> _Information provided_:

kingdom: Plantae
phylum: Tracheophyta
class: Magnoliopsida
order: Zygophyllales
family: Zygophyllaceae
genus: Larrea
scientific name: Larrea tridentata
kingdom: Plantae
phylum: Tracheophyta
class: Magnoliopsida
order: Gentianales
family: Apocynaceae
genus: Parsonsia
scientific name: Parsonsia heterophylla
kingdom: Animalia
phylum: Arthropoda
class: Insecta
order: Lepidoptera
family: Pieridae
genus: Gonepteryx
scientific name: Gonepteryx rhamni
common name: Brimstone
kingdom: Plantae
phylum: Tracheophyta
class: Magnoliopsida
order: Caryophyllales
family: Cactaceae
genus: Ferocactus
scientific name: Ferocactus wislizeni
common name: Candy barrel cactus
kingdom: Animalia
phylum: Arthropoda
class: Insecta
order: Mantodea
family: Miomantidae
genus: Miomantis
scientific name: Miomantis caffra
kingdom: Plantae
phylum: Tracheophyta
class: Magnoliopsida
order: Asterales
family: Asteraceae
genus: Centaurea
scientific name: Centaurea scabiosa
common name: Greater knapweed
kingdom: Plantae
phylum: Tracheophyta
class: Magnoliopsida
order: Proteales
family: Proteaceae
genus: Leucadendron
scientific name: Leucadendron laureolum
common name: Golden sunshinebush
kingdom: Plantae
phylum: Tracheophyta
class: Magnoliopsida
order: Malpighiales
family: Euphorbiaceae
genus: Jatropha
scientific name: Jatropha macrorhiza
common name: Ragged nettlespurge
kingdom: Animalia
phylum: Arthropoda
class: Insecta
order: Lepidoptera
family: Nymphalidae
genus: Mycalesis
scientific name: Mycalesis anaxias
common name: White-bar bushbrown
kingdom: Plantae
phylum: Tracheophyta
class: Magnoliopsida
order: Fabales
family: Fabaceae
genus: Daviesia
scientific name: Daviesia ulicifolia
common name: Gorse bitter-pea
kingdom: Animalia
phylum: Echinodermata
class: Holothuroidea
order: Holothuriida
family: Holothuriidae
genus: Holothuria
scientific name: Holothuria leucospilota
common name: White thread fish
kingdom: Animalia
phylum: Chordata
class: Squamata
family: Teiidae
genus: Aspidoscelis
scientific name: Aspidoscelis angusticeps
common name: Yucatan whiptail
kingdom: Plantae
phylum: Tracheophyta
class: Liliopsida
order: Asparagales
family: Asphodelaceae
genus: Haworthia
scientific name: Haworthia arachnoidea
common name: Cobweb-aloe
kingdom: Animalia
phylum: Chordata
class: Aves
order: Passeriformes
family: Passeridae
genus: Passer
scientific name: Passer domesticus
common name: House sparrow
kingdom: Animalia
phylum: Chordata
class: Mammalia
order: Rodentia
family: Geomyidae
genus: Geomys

> _Short exercise_: Update the lines above by changing "common name" to "vernacular name" wherever it appears in the items, leaving everything else unchanged.

> _Worked answer_:
kingdom: Plantae
phylum: Tracheophyta
class: Magnoliopsida
order: Zygophyllales
family: Zygophyllaceae
genus: Larrea
scientific name: Larrea tridentata
kingdom: Plantae
phylum: Tracheophyta
class: Magnoliopsida
order: Gentianales
family: Apocynaceae
genus: Parsonsia
scientific name: Parsonsia heterophylla
kingdom: Animalia
phylum: Arthropoda
class: Insecta
order: Lepidoptera
family: Pieridae
genus: Gonepteryx
scientific name: Gonepteryx rhamni
vernacular name: Brimstone
kingdom: Plantae
phylum: Tracheophyta
class: Magnoliopsida
order: Caryophyllales
family: Cactaceae
genus: Ferocactus
scientific name: Ferocactus wislizeni
vernacular name: Candy barrel cactus
kingdom: Animalia
phylum: Arthropoda
class: Insecta
order: Mantodea
family: Miomantidae
genus: Miomantis
scientific name: Miomantis caffra
kingdom: Plantae
phylum: Tracheophyta
class: Magnoliopsida
order: Asterales
family: Asteraceae
genus: Centaurea
scientific name: Centaurea scabiosa
vernacular name: Greater knapweed
kingdom: Plantae
phylum: Tracheophyta
class: Magnoliopsida
order: Proteales
family: Proteaceae
genus: Leucadendron
scientific name: Leucadendron laureolum
vernacular name: Golden sunshinebush
kingdom: Plantae
phylum: Tracheophyta
class: Magnoliopsida
order: Malpighiales
family: Euphorbiaceae
genus: Jatropha
scientific name: Jatropha macrorhiza
vernacular name: Ragged nettlespurge
kingdom: Animalia
phylum: Arthropoda
class: Insecta
order: Lepidoptera
family: Nymphalidae
genus: Mycalesis
scientific name: Mycalesis anaxias
vernacular name: White-bar bushbrown
kingdom: Plantae
phylum: Tracheophyta
class: Magnoliopsida
order: Fabales
family: Fabaceae
genus: Daviesia
scientific name: Daviesia ulicifolia
vernacular name: Gorse bitter-pea
kingdom: Animalia
phylum: Echinodermata
class: Holothuroidea
order: Holothuriida
family: Holothuriidae
genus: Holothuria
scientific name: Holothuria leucospilota
vernacular name: White thread fish
kingdom: Animalia
phylum: Chordata
class: Squamata
family: Teiidae
genus: Aspidoscelis
scientific name: Aspidoscelis angusticeps
vernacular name: Yucatan whiptail
kingdom: Plantae
phylum: Tracheophyta
class: Liliopsida
order: Asparagales
family: Asphodelaceae
genus: Haworthia
scientific name: Haworthia arachnoidea
vernacular name: Cobweb-aloe
kingdom: Animalia
phylum: Chordata
class: Aves
order: Passeriformes
family: Passeridae
genus: Passer
scientific name: Passer domesticus
vernacular name: House sparrow
kingdom: Animalia
phylum: Chordata
class: Mammalia
order: Rodentia
family: Geomyidae
genus: Geomys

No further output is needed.